Mes parents sont décédés à 83 et 88 ans, à 3 ans d'intervalle. J'ai eu la chance de les avoir longtemps près de moi.
A la mort de ma mère, partie en dernier, j'ai dit à ma femme, qui elle n'avait déja plus ses parents, "maintenant nous sommes en première ligne". Mais dans mon esprit, ce n'était qu'une phrase, une réflexion comme on peut s'en faire à la cinquantaine, quand les enfants ont grandi et commencent à voler de leurs propres ailes, quand on commence aussi à se retourner un peu sur le passé et à regarder le chemin qu'il nous reste à parcourir. Au fond de moi je pensais, si nous vivons aussi vieux qu'eux, il nous reste du temps pour profiter de la vie. Hélas, il y avait ce "si"...

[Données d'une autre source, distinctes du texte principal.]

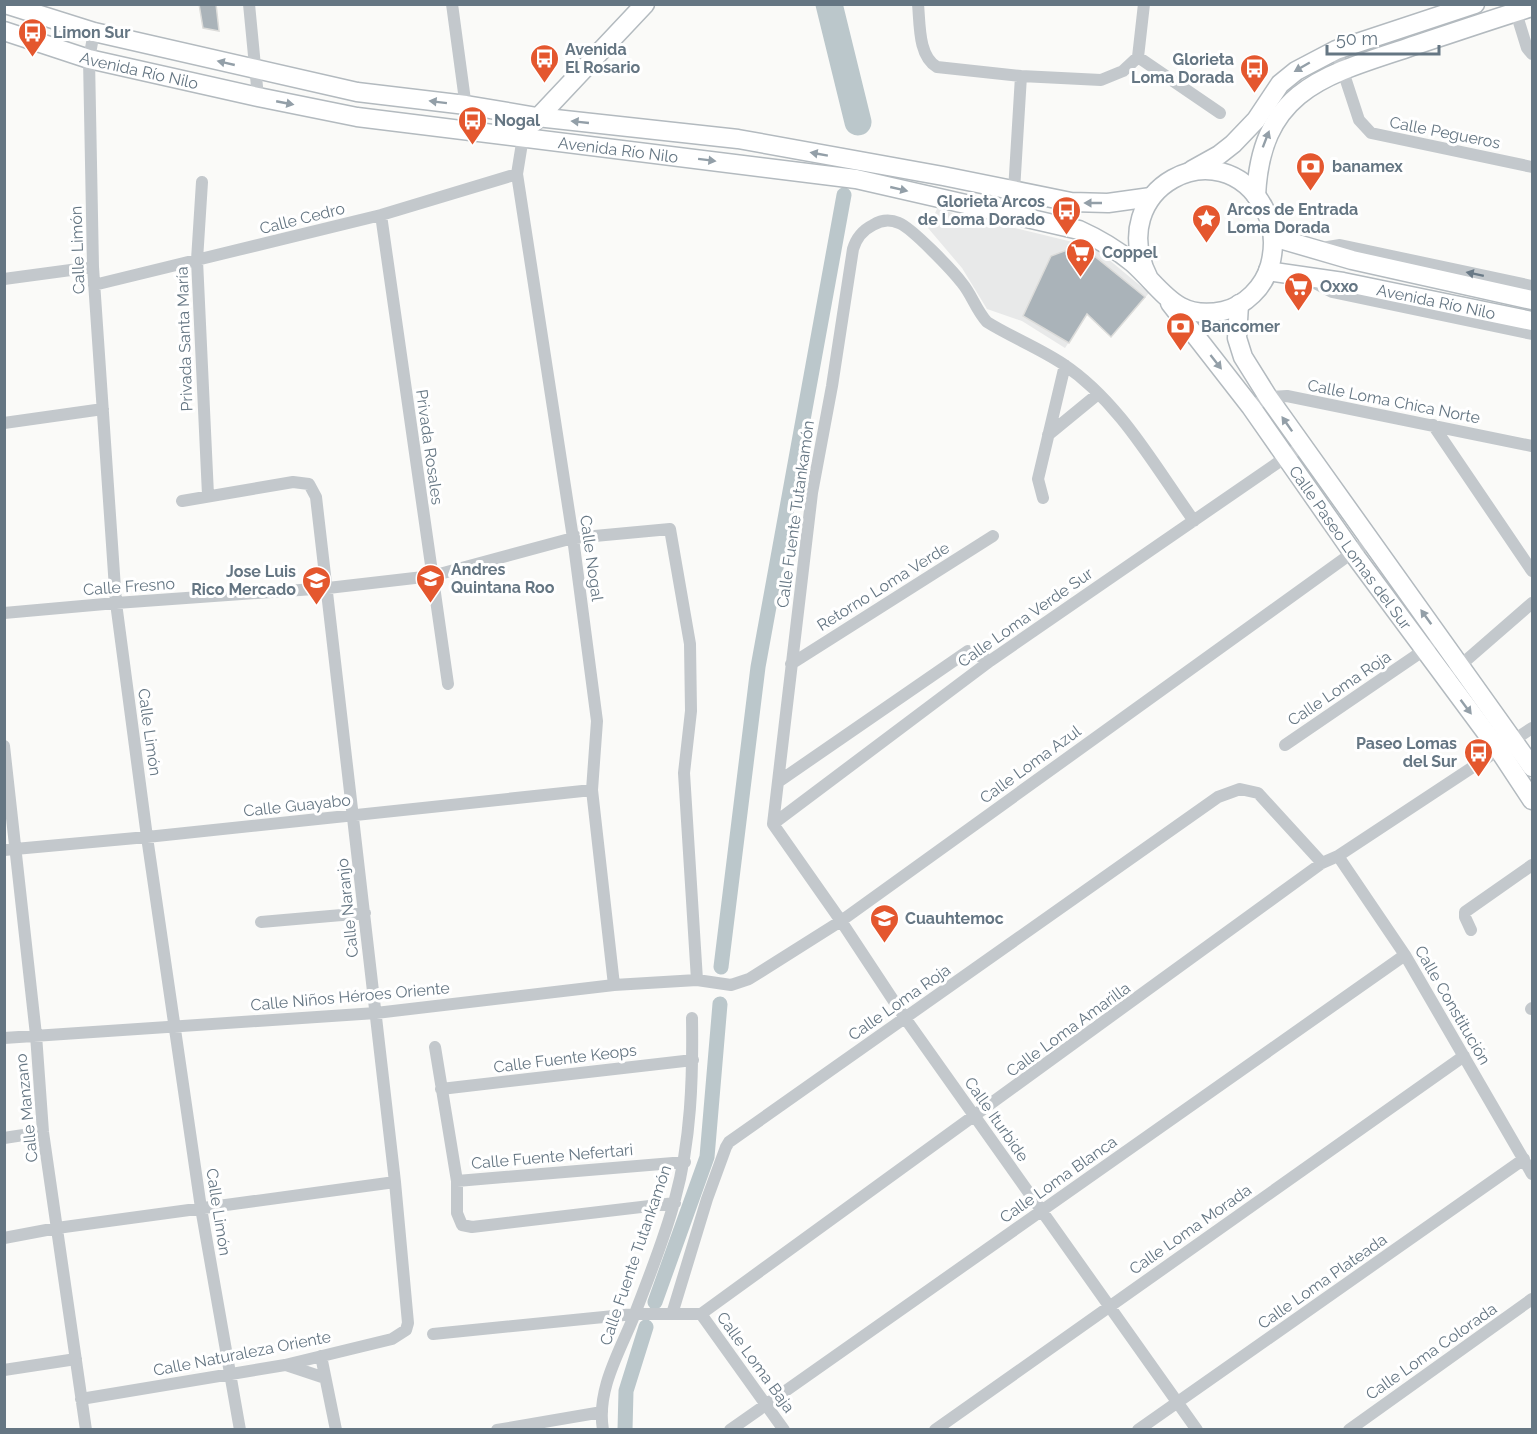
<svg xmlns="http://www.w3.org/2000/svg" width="1537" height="1434" font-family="Raleway,sans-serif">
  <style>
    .built { fill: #e8e9e9 }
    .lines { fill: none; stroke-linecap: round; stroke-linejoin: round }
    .canal { stroke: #bbc7cb; stroke-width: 15 }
    .river { stroke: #bbc7cb; stroke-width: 27 }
    .building { fill: #aab3b9; stroke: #dcdcda; stroke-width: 1.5 }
    .secondary-casing { stroke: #b3babf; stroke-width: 21 }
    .street { stroke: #c3c8cc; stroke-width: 12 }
    .secondary { stroke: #fff; stroke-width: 18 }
    .oneway { fill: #939fa8 }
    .oneway2 { fill: #6a7a87 }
    .labels { text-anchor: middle; stroke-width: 6; stroke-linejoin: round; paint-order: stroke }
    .poi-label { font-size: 16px; font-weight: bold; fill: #657683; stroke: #fff; text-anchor: start }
    .street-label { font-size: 16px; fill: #657683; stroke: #fff }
  </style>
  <rect width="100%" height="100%" fill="#fafaf8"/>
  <path class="built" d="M937,209L1085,245L1096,249L1149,293L1111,337L1087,315L1065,348L1022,321L987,309L962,268L928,228Z"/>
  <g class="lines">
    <path class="canal" d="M721,967L758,667L844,195
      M655,1302L707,1157L720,1004
      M625,1430L626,1391L646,1327"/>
    <path class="river" d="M829,4L858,122"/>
  </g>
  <path class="building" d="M199,4H216L219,31L203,28Z
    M1075,247L1093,255L1145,297L1111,337L1087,314L1069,343L1023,316L1051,256Z"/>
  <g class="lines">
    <defs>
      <g id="secondary">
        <path d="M5,4L94,32L357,92L466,105L537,117L738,139L943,176L1071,202L1108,203L1151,197"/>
        <path id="s1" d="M4,31L89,59L258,97L357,117L856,179L1079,230C1099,239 1116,249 1133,263C1163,290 1176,321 1223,311C1245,306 1264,287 1270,265C1275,246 1274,226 1264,208C1221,127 1102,188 1149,279"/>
        <path d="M533,123L645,4"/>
        <path d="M1192,170L1219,155L1233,144L1256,120L1280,84L1296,71L1336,50L1475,4"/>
        <path d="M1256,196C1261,92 1321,76 1407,48C1449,34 1490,20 1532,7"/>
        <path d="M1273,237L1352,260L1532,300"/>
        <path id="s2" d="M1268,271L1343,282L1532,321"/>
        <path id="s3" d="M1170,303L1251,407L1353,553L1499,750L1532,800"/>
        <path d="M1239,304L1237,338L1243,357L1268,397L1532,767"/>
      </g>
    </defs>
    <use href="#secondary" class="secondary-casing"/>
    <path class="street" d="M249,4L258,97
      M452,4L469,130
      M918,4C920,24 918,56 937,67L1021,76L1101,80L1123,71L1138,57
      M1514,6L1527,48L1532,54
      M94,32L89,59L93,267L116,603L147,837L201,1208L240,1430
      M1336,50L1359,120L1371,133L1532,167
      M1138,57L1220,113
      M1138,57L1144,4
      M523,137L517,174L573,538L597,721L592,790L614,985
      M202,182L197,260L208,495
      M1014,191L1021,76
      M381,215L448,684
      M1322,248L1340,245L1532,286
      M4,279L93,267
      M1313,282L1332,292L1532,334
      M94,285L381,215L517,174
      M1251,407L1268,397L1287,396L1532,446
      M4,423L103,409
      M1433,425L1532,571
      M1048,435L1098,394
      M1043,498L1038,479L1065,365
      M4,613L116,603L328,588L432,576L573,538L670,529L690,644L691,711L684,773L697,980
      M791,664L993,536
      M1455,670L1532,603
      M1285,745L1430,646
      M4,746L36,1035L43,1132L86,1430
      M778,782L968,651L990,661
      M773,824L812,493L832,386L853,249C856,239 863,230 873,225C881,220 890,219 899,223C912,228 953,271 962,283C972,295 976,310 987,322C1011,337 1039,348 1063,364C1120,402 1155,467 1194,521
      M773,824L841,921L905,1018L1197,1430
      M773,824L990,661L1302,446
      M4,850L147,837L592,790
      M1338,856L1405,955L1532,1174
      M261,922L365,913
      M1471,930L1465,917V912L1532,865
      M1531,1009L1532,1008
      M4,1038L376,1013L614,985L697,980L731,985L749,979L841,921L1370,540
      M435,1047L457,1181V1213L462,1225L472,1227L675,1203
      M441,1089L693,1060
      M4,1138L43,1132
      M457,1181L685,1162
      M4,1238L57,1228L395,1182
      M672,1314L707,1199L726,1147L729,1142L1218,797L1240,789L1258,793L1322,863
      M701,1314L784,1430
      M433,1334L634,1314H701L1322,863L1338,856L1532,728
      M321,1356L336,1430
      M286,1365L325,1378
      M4,1370L76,1359
      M81,1399L285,1365L392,1339L406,1330L408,1323L395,1182L316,497L309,484L293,482L182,501
      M497,1430L602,1412
      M603,1430C596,1390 620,1351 634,1316C648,1279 665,1238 675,1199C691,1141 693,1078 692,1018
      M730,1430L1405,955
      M935,1430L1464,1056
      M1138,1430L1524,1159
      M1349,1430L1532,1299"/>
    <use href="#secondary" class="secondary"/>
  </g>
  <defs><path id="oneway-solid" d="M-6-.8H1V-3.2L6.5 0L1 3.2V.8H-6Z" transform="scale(1.5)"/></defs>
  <g class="oneway">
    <use href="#oneway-solid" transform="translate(226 63) rotate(-167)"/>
    <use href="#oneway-solid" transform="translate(1302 67) rotate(150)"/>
    <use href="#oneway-solid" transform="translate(438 102) rotate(-173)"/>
    <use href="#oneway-solid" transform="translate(285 103) rotate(11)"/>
    <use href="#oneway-solid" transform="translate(580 122) rotate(-174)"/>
    <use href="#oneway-solid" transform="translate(1266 139) rotate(-69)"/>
    <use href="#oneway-solid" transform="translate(819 154) rotate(-170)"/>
    <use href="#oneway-solid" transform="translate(707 160) rotate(7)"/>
    <use href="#oneway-solid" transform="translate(899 189) rotate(13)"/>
    <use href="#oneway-solid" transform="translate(1093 203) rotate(-180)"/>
    <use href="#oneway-solid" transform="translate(1216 362) rotate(52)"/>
    <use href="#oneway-solid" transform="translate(1287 424) rotate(-125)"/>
    <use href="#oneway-solid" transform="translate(1426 617) rotate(-126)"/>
    <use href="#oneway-solid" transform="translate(1466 707) rotate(53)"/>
  </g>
  <use class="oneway2" href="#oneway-solid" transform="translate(1475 274) rotate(-168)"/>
  <defs>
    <symbol id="bus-pin" viewBox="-11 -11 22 30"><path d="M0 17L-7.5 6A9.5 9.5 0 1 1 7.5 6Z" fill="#e4572e" stroke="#fff"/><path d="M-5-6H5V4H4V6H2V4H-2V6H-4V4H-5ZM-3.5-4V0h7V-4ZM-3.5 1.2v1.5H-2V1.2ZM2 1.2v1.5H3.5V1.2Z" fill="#fff"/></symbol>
    <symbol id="bank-pin" viewBox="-11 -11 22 30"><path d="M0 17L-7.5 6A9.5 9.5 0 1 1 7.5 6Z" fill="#e4572e" stroke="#fff"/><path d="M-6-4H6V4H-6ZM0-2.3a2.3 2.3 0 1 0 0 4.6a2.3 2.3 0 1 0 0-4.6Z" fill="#fff"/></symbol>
    <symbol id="sight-pin" viewBox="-11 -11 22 30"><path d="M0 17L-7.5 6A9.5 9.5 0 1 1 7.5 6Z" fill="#e4572e" stroke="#fff"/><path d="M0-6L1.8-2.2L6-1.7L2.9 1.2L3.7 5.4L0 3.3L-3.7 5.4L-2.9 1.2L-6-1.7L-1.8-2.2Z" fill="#fff"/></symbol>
    <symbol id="supermarket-pin" viewBox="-11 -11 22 30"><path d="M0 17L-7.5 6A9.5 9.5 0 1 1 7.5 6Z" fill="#e4572e" stroke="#fff"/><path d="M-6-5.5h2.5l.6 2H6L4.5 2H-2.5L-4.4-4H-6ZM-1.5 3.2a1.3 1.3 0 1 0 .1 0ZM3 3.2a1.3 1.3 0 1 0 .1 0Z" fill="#fff"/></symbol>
    <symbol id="school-pin" viewBox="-11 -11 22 30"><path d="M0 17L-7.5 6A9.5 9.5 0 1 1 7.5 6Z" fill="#e4572e" stroke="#fff"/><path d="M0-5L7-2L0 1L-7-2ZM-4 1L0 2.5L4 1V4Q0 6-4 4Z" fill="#fff"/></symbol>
  </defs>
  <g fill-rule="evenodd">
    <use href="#bus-pin" x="16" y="16" width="33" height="45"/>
    <use href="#bus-pin" x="528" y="42" width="33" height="45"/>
    <use href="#bus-pin" x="1238" y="52" width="33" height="45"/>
    <use href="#bus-pin" x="456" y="104" width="33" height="45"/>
    <use href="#bank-pin" x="1294" y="150" width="33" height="45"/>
    <use href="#bus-pin" x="1050" y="194" width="33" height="45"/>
    <use href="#sight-pin" x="1190" y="202" width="33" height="45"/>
    <use href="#supermarket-pin" x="1064" y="236" width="33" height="45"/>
    <use href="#supermarket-pin" x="1282" y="270" width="33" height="45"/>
    <use href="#bank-pin" x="1164" y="310" width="33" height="45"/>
    <use href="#school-pin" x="414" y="562" width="33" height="45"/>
    <use href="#school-pin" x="300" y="564" width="33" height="45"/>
    <use href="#bus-pin" x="1462" y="736" width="33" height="45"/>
    <use href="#school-pin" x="868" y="902" width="33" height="45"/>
  </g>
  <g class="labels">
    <g class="poi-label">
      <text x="53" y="38">Limon Sur</text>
      <text x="565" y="55">Avenida<tspan x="565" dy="18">El Rosario</tspan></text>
      <text x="1234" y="65" text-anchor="end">Glorieta<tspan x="1234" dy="18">Loma Dorada</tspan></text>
      <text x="494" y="126">Nogal</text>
      <text x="1332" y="172">banamex</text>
      <text x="1045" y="207" text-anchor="end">Glorieta Arcos<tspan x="1045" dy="18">de Loma Dorado</tspan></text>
      <text x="1227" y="215">Arcos de Entrada<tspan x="1227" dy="18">Loma Dorada</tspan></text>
      <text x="1102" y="258">Coppel</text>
      <text x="1320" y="292">Oxxo</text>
      <text x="1201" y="332">Bancomer</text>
      <text x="451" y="575">Andres<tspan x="451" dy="18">Quintana Roo</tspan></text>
      <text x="296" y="577" text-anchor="end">Jose Luis<tspan x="296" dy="18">Rico Mercado</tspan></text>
      <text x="1457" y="749" text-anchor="end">Paseo Lomas<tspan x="1457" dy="18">del Sur</tspan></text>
      <text x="905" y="924">Cuauhtemoc</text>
    </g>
    <g class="street-label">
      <text dy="6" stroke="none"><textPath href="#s1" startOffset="141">Avenida Río Nilo</textPath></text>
      <text transform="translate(1445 132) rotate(11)" y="6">Calle Pegueros</text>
      <text dy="6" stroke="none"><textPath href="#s1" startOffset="627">Avenida Río Nilo</textPath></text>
      <text transform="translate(302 218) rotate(-14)" y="6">Calle Cedro</text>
      <text transform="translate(77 250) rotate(-92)" y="6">Calle Limón</text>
      <text dy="6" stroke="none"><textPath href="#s2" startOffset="171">Avenida Río Nilo</textPath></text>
      <text transform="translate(184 339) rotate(-92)" y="6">Privada Santa María</text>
      <text transform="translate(1394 401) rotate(11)" y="6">Calle Loma Chica Norte</text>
      <text transform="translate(430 447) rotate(82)" y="6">Privada Rosales</text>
      <text transform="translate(795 514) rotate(-82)" y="6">Calle Fuente Tutankamón</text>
      <text dy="6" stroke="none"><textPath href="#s3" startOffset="304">Calle Paseo Lomas del Sur</textPath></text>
      <text transform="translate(592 558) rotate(82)" y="6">Calle Nogal</text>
      <text transform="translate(129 586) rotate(-4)" y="6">Calle Fresno</text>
      <text transform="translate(883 586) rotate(-32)" y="6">Retorno Loma Verde</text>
      <text transform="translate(1025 617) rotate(-35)" y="6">Calle Loma Verde Sur</text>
      <text transform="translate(1339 688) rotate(-34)" y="6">Calle Loma Roja</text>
      <text transform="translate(150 732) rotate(82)" y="6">Calle Limón</text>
      <text transform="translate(1030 764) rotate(-36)" y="6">Calle Loma Azul</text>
      <text transform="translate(297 805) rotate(-6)" y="6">Calle Guayabo</text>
      <text transform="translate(347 908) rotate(-96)" y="6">Calle Naranjo</text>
      <text transform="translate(350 996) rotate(-5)" y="6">Calle Niños Héroes Oriente</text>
      <text transform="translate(899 1002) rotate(-35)" y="6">Calle Loma Roja</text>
      <text transform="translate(1453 1005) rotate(60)" y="6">Calle Constitución</text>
      <text transform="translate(1068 1029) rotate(-36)" y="6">Calle Loma Amarilla</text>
      <text transform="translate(565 1058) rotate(-7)" y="6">Calle Fuente Keops</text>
      <text transform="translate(26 1108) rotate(-96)" y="6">Calle Manzano</text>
      <text transform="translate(997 1119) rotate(55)" y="6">Calle Iturbide</text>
      <text transform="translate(552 1156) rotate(-5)" y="6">Calle Fuente Nefertari</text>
      <text transform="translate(1058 1179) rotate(-35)" y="6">Calle Loma Blanca</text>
      <text transform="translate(219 1212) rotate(81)" y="6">Calle Limón</text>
      <text transform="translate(1190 1229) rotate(-35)" y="6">Calle Loma Morada</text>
      <text transform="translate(635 1255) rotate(-71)" y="6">Calle Fuente Tutankamón</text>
      <text transform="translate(1322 1281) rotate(-35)" y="6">Calle Loma Plateada</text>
      <text transform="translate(1431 1351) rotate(-35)" y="6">Calle Loma Colorada</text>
      <text transform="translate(242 1353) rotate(-11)" y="6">Calle Naturaleza Oriente</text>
      <text transform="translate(756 1362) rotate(54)" y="6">Calle Loma Baja</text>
    </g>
  </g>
  <rect width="1537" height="1434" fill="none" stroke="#657683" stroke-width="12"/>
  <path d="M1327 45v9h112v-9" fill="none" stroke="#657683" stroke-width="3"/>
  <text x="1336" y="45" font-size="18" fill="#657683" stroke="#ffffff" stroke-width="4.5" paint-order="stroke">50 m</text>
</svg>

Un peu plus d'un an après, elle est tombée malade et dans les derniers mois de sa vie, je me suis dit que mes parents avaient eu beaucoup de chance, et moi avec eux alors. Non seulement ils avaient vécu jusqu'à un âge raisonnable, mais malgré les malheurs de la guerre qu'ils avaient connus, ils avaient fait tout ce chemin côte à côte, main dans la main; et plus que tout, ils étaient morts l'un et l'autre dans leur lit, en oubliant de se réveiller le matin, sans avoir souffert véritablement d'autre chose que des petites misères de l'âge. Le départ des aînés étant dans l'ordre normal des choses, ce fut pour moi, à l'époque, un élément de réconfort. Je ne savais pas, je n'aurais même jamais imaginé ce qui m'attendait quelques mois après.
Aujourd'hui encore, comme lorsqu'elle est partie, j'éprouve cette colère et ce sentiment d'injustice face à la maladie qui a détruit à petit feu ma Michelle avant de l'emporter, à un âge où, de nos jours, on se considère comme encore assez jeune, pour avoir plein de projets en tête.
Je sais que plusieurs ici, ont été touchés à des âges encore bien plus précoces; je pense à eux, et j'imagine qu'ils éprouvent les mêmes sentiments que moi.